Butte, America’s Story Episode 292 - Mules
Welcome to Butte, America’s Story. I’m your host, Dick Gibson.
My sweetheart’s a mule in the mine, I drive her with only one line
On the dashboard I sit, and tobacco I spit All over my sweetheart’s behind.
The well-known miner’s tribute to the mules underground finally came to an end in Butte in 1934, when, as ropeman Ray Barrott recalled, the last eight mules came up from the Emma Mine for the last time. According to historian Mike Byrnes, as many as a thousand mules pulled ore cars through the mine drifts beneath Butte in the early 1900s, but by the early 1910s electrification had begun in earnest and mules were being replaced by electric engines and drivers all over the mine system.
Like the men, ore, and equipment, mules went up and down the mineshafts in cages barely bigger than 3 feet by 3 feet in cross section and about 8 feet high. Mules were trussed up in complicated rope harnesses, hung from canvas slings, or bound in leather mule straitjackets – a sometimes challenging procedure. Consequently, often enough mules lived underground for months or years, and it was said that you could expect a strike to be a long one if they pulled all the mules out. Ray Barrott recalled one mule, Emily, who spent 18 years underground at the Emma Mine.
Nonetheless, according to Mike Byrnes, the mules were reportedly treated better than the men, working 8-hour shifts to the mens’ 12, and their underground stables were considered to be some of the cleanest spots in the mines. A mule’s typical working life was around five years, and then they were turned out to pasture on the mule ranch in the hills along Mill Creek south of Anaconda.
Many mules were acclimated to the underground in an initial home in the Diamond Mine, where 46 mules were quartered at one time around 1905. Each mine had its own horseshoer, and they had their own union. Local number 83 met on Thursday evenings in 1910 in the Carpenters’ Union Hall that still stands on Granite Street.
Dr.
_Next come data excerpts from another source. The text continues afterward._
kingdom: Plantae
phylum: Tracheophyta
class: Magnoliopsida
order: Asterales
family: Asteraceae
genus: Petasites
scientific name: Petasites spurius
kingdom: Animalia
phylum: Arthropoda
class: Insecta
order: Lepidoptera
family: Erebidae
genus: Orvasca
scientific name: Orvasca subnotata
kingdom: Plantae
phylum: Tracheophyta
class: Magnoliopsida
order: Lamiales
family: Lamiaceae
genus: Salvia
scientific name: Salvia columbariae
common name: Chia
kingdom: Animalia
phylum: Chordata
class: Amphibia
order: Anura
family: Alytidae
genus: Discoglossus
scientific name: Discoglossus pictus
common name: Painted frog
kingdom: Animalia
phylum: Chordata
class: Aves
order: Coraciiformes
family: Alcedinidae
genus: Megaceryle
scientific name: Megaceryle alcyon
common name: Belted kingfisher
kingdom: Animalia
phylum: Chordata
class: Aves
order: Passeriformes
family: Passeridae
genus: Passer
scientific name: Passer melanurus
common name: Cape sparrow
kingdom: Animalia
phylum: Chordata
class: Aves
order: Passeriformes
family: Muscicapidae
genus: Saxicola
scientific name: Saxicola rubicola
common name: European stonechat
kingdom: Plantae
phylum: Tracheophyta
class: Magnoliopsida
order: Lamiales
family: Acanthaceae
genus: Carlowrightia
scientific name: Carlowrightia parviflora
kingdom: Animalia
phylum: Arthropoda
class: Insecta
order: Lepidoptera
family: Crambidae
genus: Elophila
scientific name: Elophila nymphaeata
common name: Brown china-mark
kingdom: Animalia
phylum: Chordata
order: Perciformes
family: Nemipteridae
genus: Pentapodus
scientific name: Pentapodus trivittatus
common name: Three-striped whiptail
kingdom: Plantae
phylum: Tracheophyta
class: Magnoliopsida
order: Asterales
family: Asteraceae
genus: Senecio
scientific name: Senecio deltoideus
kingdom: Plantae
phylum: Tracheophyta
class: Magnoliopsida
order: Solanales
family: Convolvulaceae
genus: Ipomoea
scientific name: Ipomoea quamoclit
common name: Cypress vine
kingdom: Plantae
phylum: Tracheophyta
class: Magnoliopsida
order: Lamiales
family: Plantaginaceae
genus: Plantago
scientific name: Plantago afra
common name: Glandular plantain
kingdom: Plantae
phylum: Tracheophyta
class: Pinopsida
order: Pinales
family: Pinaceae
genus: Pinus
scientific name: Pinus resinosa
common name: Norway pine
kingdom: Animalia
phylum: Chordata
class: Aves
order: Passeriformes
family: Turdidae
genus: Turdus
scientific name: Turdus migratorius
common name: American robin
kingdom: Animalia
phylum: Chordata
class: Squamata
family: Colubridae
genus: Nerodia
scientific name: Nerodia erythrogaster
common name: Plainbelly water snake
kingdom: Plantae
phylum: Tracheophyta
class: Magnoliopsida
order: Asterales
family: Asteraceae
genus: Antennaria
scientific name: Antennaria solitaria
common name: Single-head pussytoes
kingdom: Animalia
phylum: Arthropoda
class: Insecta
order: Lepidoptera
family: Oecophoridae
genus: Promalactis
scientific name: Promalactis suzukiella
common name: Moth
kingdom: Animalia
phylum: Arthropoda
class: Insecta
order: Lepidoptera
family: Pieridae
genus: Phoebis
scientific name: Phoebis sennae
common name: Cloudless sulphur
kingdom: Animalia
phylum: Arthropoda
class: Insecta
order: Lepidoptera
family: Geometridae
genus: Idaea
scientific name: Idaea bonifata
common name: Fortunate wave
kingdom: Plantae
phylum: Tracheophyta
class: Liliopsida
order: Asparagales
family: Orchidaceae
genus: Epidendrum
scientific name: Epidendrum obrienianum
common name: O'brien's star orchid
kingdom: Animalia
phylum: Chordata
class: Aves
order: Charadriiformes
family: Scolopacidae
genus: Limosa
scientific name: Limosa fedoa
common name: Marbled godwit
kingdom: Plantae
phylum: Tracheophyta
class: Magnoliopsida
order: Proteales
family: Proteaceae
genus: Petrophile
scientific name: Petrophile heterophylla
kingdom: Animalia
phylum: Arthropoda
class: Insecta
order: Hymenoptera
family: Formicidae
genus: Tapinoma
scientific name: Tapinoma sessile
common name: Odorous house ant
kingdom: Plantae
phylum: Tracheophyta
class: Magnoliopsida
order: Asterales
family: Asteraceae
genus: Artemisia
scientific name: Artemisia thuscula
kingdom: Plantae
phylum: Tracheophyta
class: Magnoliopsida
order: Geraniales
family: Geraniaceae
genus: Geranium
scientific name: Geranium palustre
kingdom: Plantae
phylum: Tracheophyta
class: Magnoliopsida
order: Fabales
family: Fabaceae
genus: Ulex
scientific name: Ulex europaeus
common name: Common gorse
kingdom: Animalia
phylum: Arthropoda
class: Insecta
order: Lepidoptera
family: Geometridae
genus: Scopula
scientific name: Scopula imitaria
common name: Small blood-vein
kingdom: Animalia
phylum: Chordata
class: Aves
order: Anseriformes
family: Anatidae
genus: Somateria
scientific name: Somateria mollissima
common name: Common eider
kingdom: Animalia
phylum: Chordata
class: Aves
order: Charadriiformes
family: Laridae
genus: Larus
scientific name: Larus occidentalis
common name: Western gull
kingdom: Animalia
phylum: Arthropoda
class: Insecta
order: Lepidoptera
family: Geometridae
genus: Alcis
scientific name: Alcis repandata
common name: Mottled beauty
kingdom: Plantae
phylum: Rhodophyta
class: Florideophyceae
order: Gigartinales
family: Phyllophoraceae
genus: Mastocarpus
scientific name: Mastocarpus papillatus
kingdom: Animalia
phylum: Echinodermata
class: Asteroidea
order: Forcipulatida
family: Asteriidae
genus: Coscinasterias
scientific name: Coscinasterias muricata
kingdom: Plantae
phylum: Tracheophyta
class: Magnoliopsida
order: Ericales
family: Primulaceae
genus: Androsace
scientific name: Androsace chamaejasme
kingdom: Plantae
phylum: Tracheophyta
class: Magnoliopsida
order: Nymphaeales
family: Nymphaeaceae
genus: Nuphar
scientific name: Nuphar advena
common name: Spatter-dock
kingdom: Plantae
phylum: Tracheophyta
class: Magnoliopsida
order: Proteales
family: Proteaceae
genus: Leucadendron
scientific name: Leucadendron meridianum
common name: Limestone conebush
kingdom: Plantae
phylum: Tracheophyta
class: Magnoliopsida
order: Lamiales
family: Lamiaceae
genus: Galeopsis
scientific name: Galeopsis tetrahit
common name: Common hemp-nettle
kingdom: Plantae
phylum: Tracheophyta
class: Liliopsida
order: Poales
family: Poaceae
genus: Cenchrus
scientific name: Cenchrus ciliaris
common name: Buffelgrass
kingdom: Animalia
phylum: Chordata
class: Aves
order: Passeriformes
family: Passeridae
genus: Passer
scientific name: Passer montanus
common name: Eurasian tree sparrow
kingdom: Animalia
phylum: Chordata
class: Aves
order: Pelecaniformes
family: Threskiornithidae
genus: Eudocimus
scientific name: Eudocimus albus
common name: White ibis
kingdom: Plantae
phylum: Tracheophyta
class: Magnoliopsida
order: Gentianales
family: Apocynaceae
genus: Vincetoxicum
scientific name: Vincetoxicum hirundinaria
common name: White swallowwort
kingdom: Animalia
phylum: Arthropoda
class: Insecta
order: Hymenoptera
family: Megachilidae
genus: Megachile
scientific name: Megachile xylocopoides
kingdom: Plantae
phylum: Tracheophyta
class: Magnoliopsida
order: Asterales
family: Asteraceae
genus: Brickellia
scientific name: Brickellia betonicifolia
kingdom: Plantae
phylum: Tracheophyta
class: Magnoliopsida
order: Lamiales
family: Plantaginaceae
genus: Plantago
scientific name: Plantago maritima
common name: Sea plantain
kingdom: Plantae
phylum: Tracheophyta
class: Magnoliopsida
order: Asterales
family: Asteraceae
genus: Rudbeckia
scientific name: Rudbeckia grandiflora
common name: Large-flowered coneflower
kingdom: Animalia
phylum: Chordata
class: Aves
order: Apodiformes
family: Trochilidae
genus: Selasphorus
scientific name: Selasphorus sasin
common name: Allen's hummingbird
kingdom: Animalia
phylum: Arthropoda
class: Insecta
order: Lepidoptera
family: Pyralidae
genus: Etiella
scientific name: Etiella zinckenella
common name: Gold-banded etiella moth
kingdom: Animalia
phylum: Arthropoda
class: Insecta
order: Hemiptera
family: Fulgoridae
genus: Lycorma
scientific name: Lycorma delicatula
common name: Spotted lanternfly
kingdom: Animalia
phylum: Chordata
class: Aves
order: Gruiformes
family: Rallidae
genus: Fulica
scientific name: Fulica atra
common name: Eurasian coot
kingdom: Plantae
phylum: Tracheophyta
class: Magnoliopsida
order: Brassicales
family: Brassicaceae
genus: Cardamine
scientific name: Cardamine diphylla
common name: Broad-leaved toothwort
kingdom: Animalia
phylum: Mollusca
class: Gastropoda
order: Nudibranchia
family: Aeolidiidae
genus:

John D. McGregor came to Butte as a private veterinarian in 1889, but he was soon hired by Marcus Daly to tend to the horses and mules that worked in the mines. Although he traveled all over the hill in his work, McGregor maintained an office at 106 South Main Street, in the Star Livery at the southwest corner of Galena and Main. He lived in Room 7 in the Lizzie Block, the three-story office-lodging house at Park and Main, where the Party Palace stands today.